Rendered images with source text.
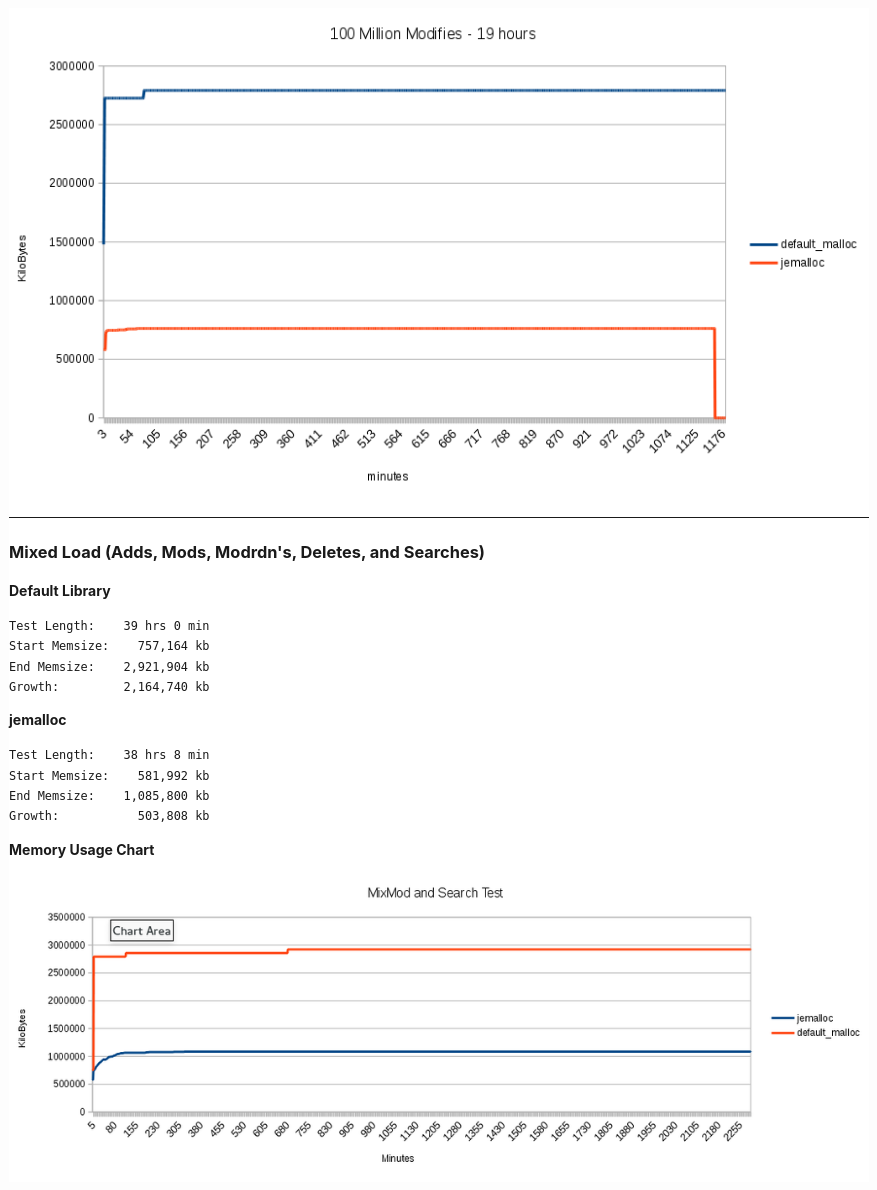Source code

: ![Memory Usage Chart](../../../images/modifyLongDuration.png "Memory Usage Chart")

------------------------

###  Mixed Load (Adds, Mods, Modrdn's, Deletes, and Searches)

**Default Library**

    Test Length:    39 hrs 0 min
    Start Memsize:    757,164 kb
    End Memsize:    2,921,904 kb
    Growth:         2,164,740 kb

**jemalloc**

    Test Length:    38 hrs 8 min
    Start Memsize:    581,992 kb
    End Memsize:    1,085,800 kb
    Growth:           503,808 kb

**Memory Usage Chart**

![Memory Usage Chart](../../../images/mixmod.png "Memory Usage Chart")
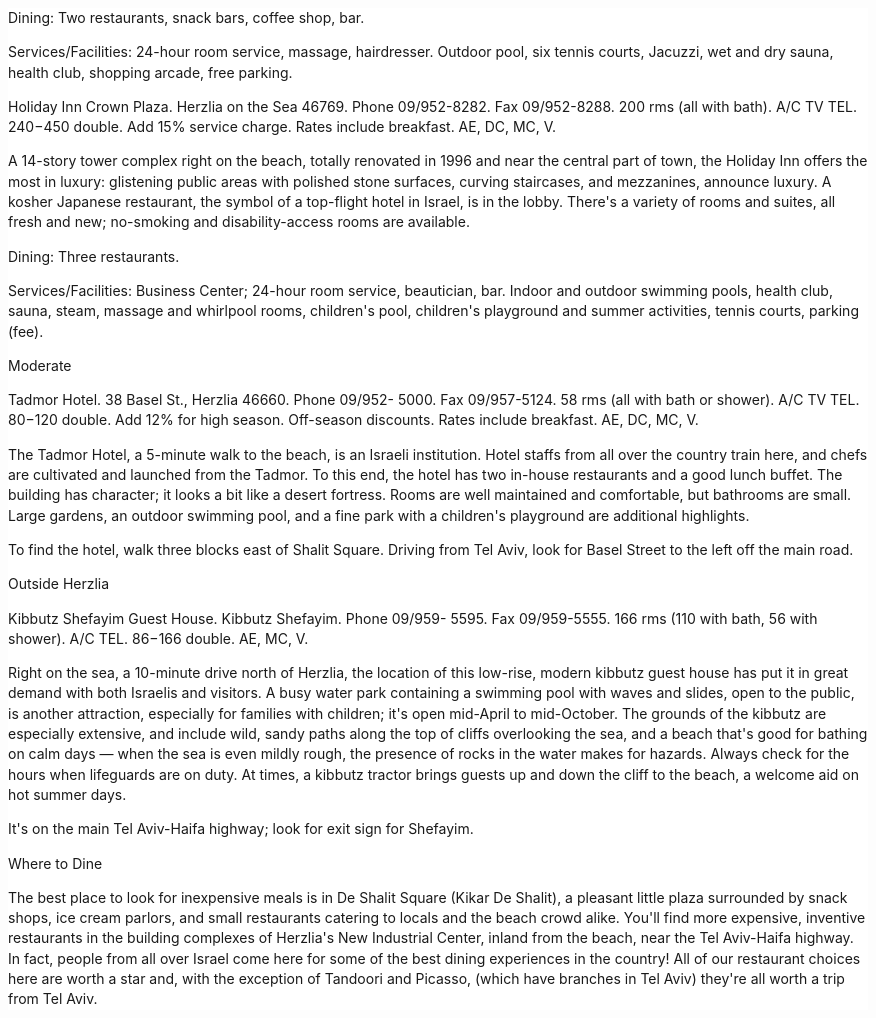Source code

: Dining: Two restaurants, snack bars, coffee shop, bar.  
  
Services/Facilities: 24-hour room service, massage, hairdresser. Outdoor pool, six tennis courts, Jacuzzi, wet and dry sauna, health club, shopping arcade, free parking.  
  
Holiday Inn Crown Plaza. Herzlia on the Sea 46769. Phone 09/952-8282. Fax 09/952-8288. 200 rms (all with bath). A/C TV TEL. $240-$450 double. Add 15% service charge. Rates include breakfast. AE, DC, MC, V.  
  
A 14-story tower complex right on the beach, totally renovated in 1996 and near the central part of town, the Holiday Inn offers the most in luxury: glistening public areas with polished stone surfaces, curving staircases, and mezzanines, announce luxury. A kosher Japanese restaurant, the symbol of a top-flight hotel in Israel, is in the lobby. There's a variety of rooms and suites, all fresh and new; no-smoking and disability-access rooms are available.  
  
Dining: Three restaurants.  
  
Services/Facilities: Business Center; 24-hour room service, beautician, bar. Indoor and outdoor swimming pools, health club, sauna, steam, massage and whirlpool rooms, children's pool, children's playground and summer activities, tennis courts, parking (fee).  
  
Moderate  
  
Tadmor Hotel. 38 Basel St., Herzlia 46660. Phone 09/952- 5000. Fax 09/957-5124. 58 rms (all with bath or shower). A/C TV TEL. $80-$120 double. Add 12% for high season. Off-season discounts. Rates include breakfast. AE, DC, MC, V.  
  
The Tadmor Hotel, a 5-minute walk to the beach, is an Israeli institution. Hotel staffs from all over the country train here, and chefs are cultivated and launched from the Tadmor. To this end, the hotel has two in-house restaurants and a good lunch buffet. The building has character; it looks a bit like a desert fortress. Rooms are well maintained and comfortable, but bathrooms are small. Large gardens, an outdoor swimming pool, and a fine park with a children's playground are additional highlights.  
  
To find the hotel, walk three blocks east of Shalit Square. Driving from Tel Aviv, look for Basel Street to the left off the main road.  
  
Outside Herzlia  
  
Kibbutz Shefayim Guest House. Kibbutz Shefayim. Phone 09/959- 5595. Fax 09/959-5555. 166 rms (110 with bath, 56 with shower). A/C TEL. $86-$166 double. AE, MC, V.  
  
Right on the sea, a 10-minute drive north of Herzlia, the location of this low-rise, modern kibbutz guest house has put it in great demand with both Israelis and visitors. A busy water park containing a swimming pool with waves and slides, open to the public, is another attraction, especially for families with children; it's open mid-April to mid-October. The grounds of the kibbutz are especially extensive, and include wild, sandy paths along the top of cliffs overlooking the sea, and a beach that's good for bathing on calm days — when the sea is even mildly rough, the presence of rocks in the water makes for hazards. Always check for the hours when lifeguards are on duty. At times, a kibbutz tractor brings guests up and down the cliff to the beach, a welcome aid on hot summer days.  
  
It's on the main Tel Aviv-Haifa highway; look for exit sign for Shefayim.  
  
Where to Dine  
  
The best place to look for inexpensive meals is in De Shalit Square (Kikar De Shalit), a pleasant little plaza surrounded by snack shops, ice cream parlors, and small restaurants catering to locals and the beach crowd alike. You'll find more expensive, inventive restaurants in the building complexes of Herzlia's New Industrial Center, inland from the beach, near the Tel Aviv-Haifa highway. In fact, people from all over Israel come here for some of the best dining experiences in the country! All of our restaurant choices here are worth a star and, with the exception of Tandoori and Picasso, (which have branches in Tel Aviv) they're all worth a trip from Tel Aviv.  
  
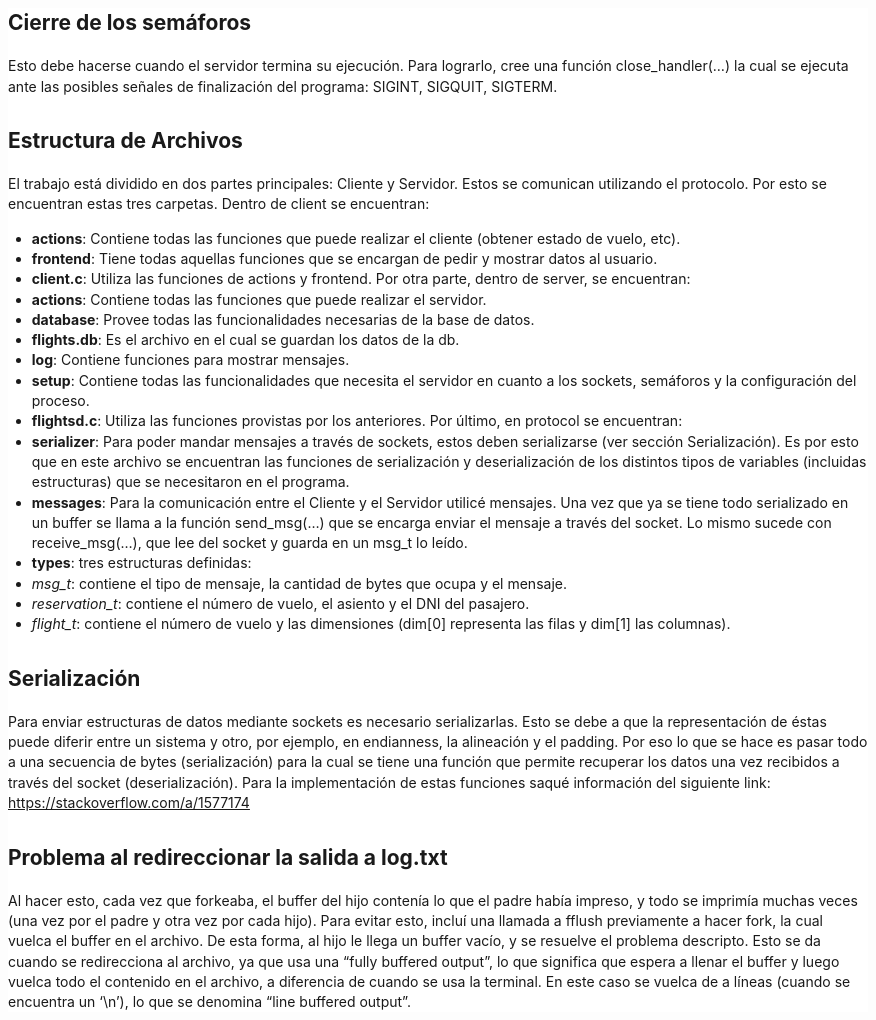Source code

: 
## Cierre de los semáforos
Esto debe hacerse cuando el servidor termina su ejecución. Para lograrlo, cree una función close_handler(…) la cual se ejecuta ante las posibles señales de finalización del programa: SIGINT, SIGQUIT, SIGTERM.

## Estructura de Archivos
El trabajo está dividido en dos partes principales: Cliente y Servidor. Estos se comunican utilizando el protocolo. Por esto se encuentran estas tres carpetas.
Dentro de client se encuentran:
-	**actions**: Contiene todas las funciones que puede realizar el cliente (obtener estado de vuelo, etc).
-	**frontend**: Tiene todas aquellas funciones que se encargan de pedir y mostrar datos al usuario.
-	**client.c**: Utiliza las funciones de actions y frontend.
Por otra parte, dentro de server, se encuentran:
-	**actions**: Contiene todas las funciones que puede realizar el servidor.
-	**database**: Provee todas las funcionalidades necesarias de la base de datos.
-	**flights.db**: Es el archivo en el cual se guardan los datos de la db.
-	**log**: Contiene funciones para mostrar mensajes.
-	**setup**: Contiene todas las funcionalidades que necesita el servidor en cuanto a los sockets, semáforos y la configuración del proceso.
-	**flightsd.c**: Utiliza las funciones provistas por los anteriores.
Por último, en protocol se encuentran:
-	**serializer**: Para poder mandar mensajes a través de sockets, estos deben serializarse (ver sección Serialización). Es por esto que en este archivo se encuentran las funciones de serialización y deserialización de los distintos tipos de variables (incluidas estructuras) que se necesitaron en el programa.
-	**messages**: Para la comunicación entre el Cliente y el Servidor utilicé mensajes. Una vez que ya se tiene todo serializado en un buffer se llama a la función send_msg(…) que se encarga enviar el mensaje a través del socket. Lo mismo sucede con receive_msg(…), que lee del socket y guarda en un msg_t lo leído.
-	**types**: tres estructuras definidas:
  -	*msg_t*: contiene el tipo de mensaje, la cantidad de bytes que ocupa y el mensaje.
  - *reservation_t*: contiene el número de vuelo, el asiento y el DNI del pasajero.
  - *flight_t*: contiene el número de vuelo y las dimensiones (dim[0] representa las filas y dim[1] las columnas).

## Serialización
Para enviar estructuras de datos mediante sockets es necesario serializarlas. Esto se debe a que la representación de éstas puede diferir entre un sistema y otro, por ejemplo, en endianness, la alineación y el padding. Por eso lo que se hace es pasar todo a una secuencia de bytes (serialización) para la cual se tiene una función que permite recuperar los datos una vez recibidos a través del socket (deserialización). Para la implementación de estas funciones saqué información del siguiente link: https://stackoverflow.com/a/1577174

## Problema al redireccionar la salida a log.txt
Al hacer esto, cada vez que forkeaba, el buffer del hijo contenía lo que el padre había impreso, y todo se imprimía muchas veces (una vez por el padre y otra vez por cada hijo). Para evitar esto, incluí una llamada a fflush previamente a hacer fork, la cual vuelca el buffer en el archivo. De esta forma, al hijo le llega un buffer vacío, y se resuelve el problema descripto. Esto se da cuando se redirecciona al archivo, ya que usa una “fully buffered output”, lo que significa que espera a llenar el buffer y luego vuelca todo el contenido en el archivo, a diferencia de cuando se usa la terminal. En este caso se vuelca de a líneas (cuando se encuentra un ‘\n’), lo que se denomina “line buffered output”.
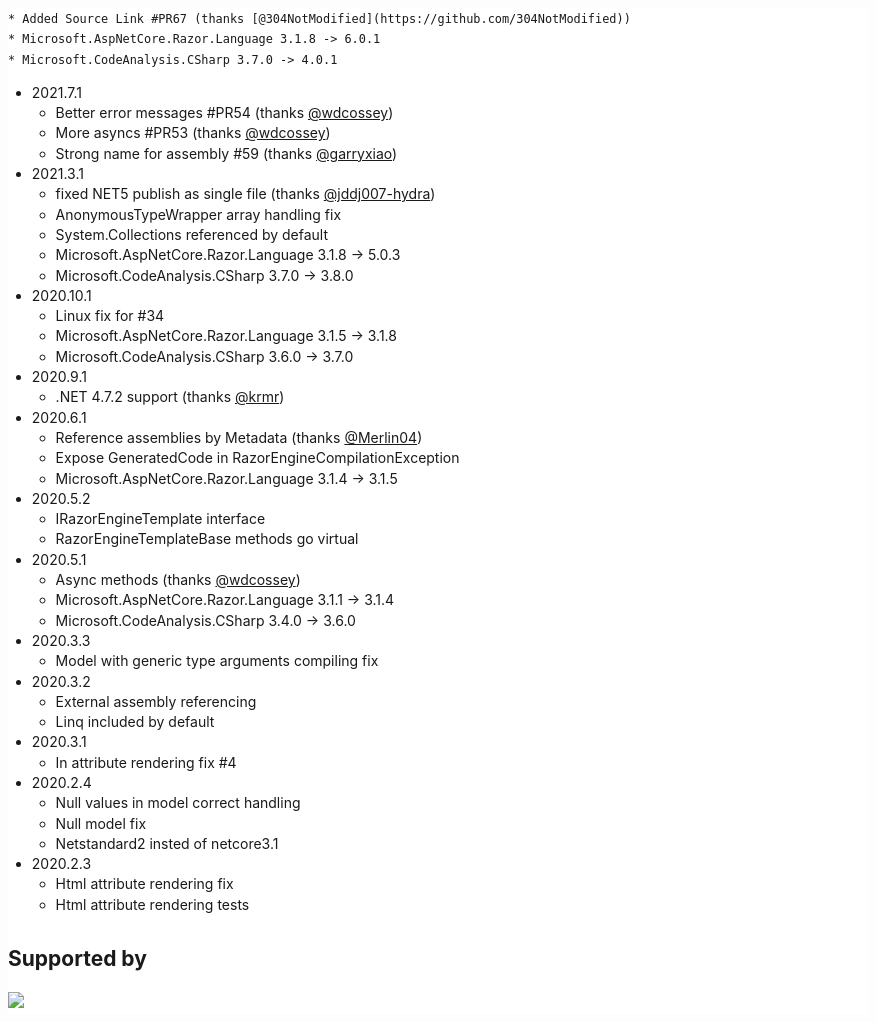 	* Added Source Link #PR67 (thanks [@304NotModified](https://github.com/304NotModified))	
	* Microsoft.AspNetCore.Razor.Language 3.1.8 -> 6.0.1
	* Microsoft.CodeAnalysis.CSharp 3.7.0 -> 4.0.1
* 2021.7.1
	* Better error messages #PR54 (thanks [@wdcossey](https://github.com/wdcossey))	
	* More asyncs #PR53 (thanks [@wdcossey](https://github.com/wdcossey))
	* Strong name for assembly #59 (thanks [@garryxiao](https://github.com/garryxiao))
* 2021.3.1
	* fixed NET5 publish as single file (thanks [@jddj007-hydra](https://github.com/jddj007-hydra))
	* AnonymousTypeWrapper array handling fix
	* System.Collections referenced by default
	* Microsoft.AspNetCore.Razor.Language 3.1.8 -> 5.0.3
	* Microsoft.CodeAnalysis.CSharp 3.7.0 -> 3.8.0
* 2020.10.1
	* Linux fix for #34
	* Microsoft.AspNetCore.Razor.Language 3.1.5 -> 3.1.8
	* Microsoft.CodeAnalysis.CSharp 3.6.0 -> 3.7.0
* 2020.9.1
	* .NET 4.7.2 support (thanks [@krmr](https://github.com/krmr))
* 2020.6.1
	* Reference assemblies by Metadata (thanks [@Merlin04](https://github.com/Merlin04))
	* Expose GeneratedCode in RazorEngineCompilationException
	* Microsoft.AspNetCore.Razor.Language 3.1.4 -> 3.1.5
* 2020.5.2
	* IRazorEngineTemplate interface 
	* RazorEngineTemplateBase methods go virtual
* 2020.5.1
	* Async methods (thanks [@wdcossey](https://github.com/wdcossey))
	* Microsoft.AspNetCore.Razor.Language 3.1.1 -> 3.1.4
	* Microsoft.CodeAnalysis.CSharp 3.4.0 -> 3.6.0
* 2020.3.3
	* Model with generic type arguments compiling fix
* 2020.3.2
	* External assembly referencing
	* Linq included by default
* 2020.3.1
	* In attribute rendering fix #4
* 2020.2.4
	* Null values in model correct handling
	* Null model fix
	* Netstandard2 insted of netcore3.1
* 2020.2.3
	* Html attribute rendering fix
	* Html attribute rendering tests

## Supported by
[<img src="https://259506.selcdn.ru/sites-static/site609131/d7defb1c-34d5-4719-8dd8-5c0395badfeb/d7defb1c-34d5-4719-8dd8-5c0395badfeb-2809062.png" />](https://limetime.io)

JOB ITEM. Return the lines of the material word for word, from the line containing "Services/Facilities: 24-hour room" through the line containing "Dining: Three restaurants.", with both of those lines included.

RESPONSE BOX.
Services/Facilities: 24-hour room service, massage, hairdresser. Outdoor pool, six tennis courts, Jacuzzi, wet and dry sauna, health club, shopping arcade, free parking.  
  
Holiday Inn Crown Plaza. Herzlia on the Sea 46769. Phone 09/952-8282. Fax 09/952-8288. 200 rms (all with bath). A/C TV TEL. $240-$450 double. Add 15% service charge. Rates include breakfast. AE, DC, MC, V.  
  
A 14-story tower complex right on the beach, totally renovated in 1996 and near the central part of town, the Holiday Inn offers the most in luxury: glistening public areas with polished stone surfaces, curving staircases, and mezzanines, announce luxury. A kosher Japanese restaurant, the symbol of a top-flight hotel in Israel, is in the lobby. There's a variety of rooms and suites, all fresh and new; no-smoking and disability-access rooms are available.  
  
Dining: Three restaurants.  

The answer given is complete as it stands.